(Collected data)
Start of Block

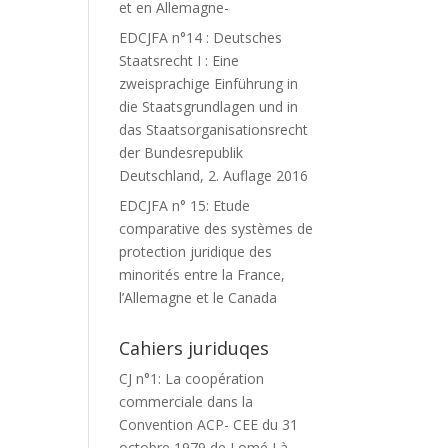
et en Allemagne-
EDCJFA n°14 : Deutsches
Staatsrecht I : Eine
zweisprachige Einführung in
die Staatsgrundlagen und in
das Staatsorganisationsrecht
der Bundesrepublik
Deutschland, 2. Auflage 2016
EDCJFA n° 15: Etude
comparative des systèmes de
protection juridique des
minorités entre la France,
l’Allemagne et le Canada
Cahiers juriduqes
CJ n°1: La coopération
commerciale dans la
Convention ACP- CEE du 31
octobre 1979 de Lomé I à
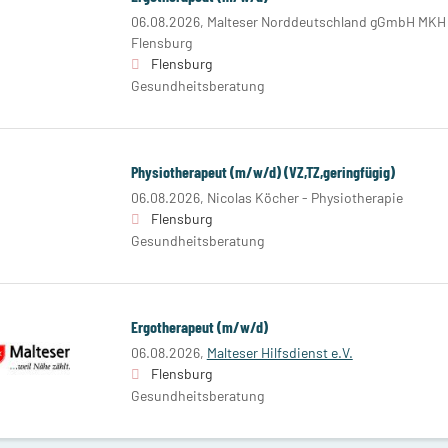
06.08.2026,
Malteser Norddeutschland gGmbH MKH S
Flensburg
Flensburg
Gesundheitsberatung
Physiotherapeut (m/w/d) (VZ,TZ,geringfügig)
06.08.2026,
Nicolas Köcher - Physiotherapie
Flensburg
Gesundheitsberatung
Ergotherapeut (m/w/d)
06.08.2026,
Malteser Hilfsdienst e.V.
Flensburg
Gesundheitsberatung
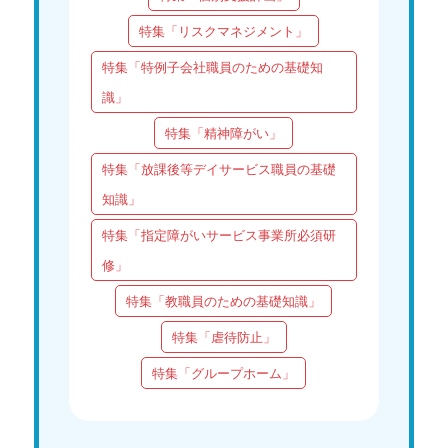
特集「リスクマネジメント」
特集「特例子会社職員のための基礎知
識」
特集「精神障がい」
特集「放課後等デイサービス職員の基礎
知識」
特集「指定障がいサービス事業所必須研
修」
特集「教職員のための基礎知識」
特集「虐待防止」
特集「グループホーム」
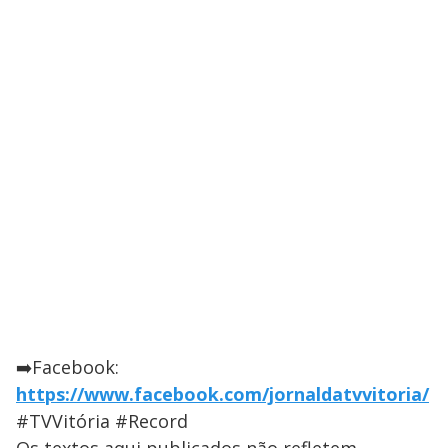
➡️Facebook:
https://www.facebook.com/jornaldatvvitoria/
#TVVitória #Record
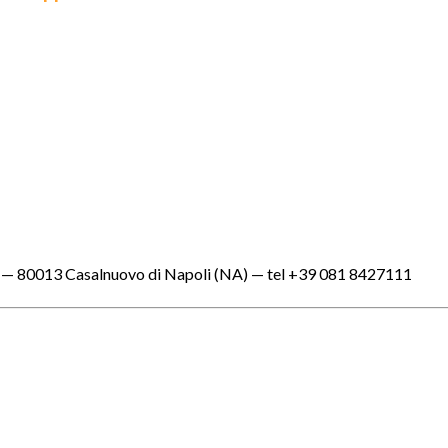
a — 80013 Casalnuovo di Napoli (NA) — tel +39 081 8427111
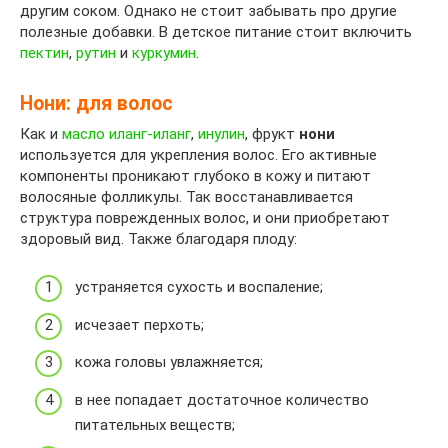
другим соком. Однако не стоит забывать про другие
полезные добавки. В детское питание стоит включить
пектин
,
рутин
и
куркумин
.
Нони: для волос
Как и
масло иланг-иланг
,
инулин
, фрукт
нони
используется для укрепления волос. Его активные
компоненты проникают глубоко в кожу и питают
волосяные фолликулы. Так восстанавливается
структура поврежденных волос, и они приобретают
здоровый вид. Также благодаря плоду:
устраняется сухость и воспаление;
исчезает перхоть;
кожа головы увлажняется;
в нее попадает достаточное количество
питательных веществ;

End of Block

**DESCRIPTION OF THE TASK**
List every line in the items above that contains the string "EDCJFA".

**SOLUTION**
EDCJFA n°14 : Deutsches
EDCJFA n° 15: Etude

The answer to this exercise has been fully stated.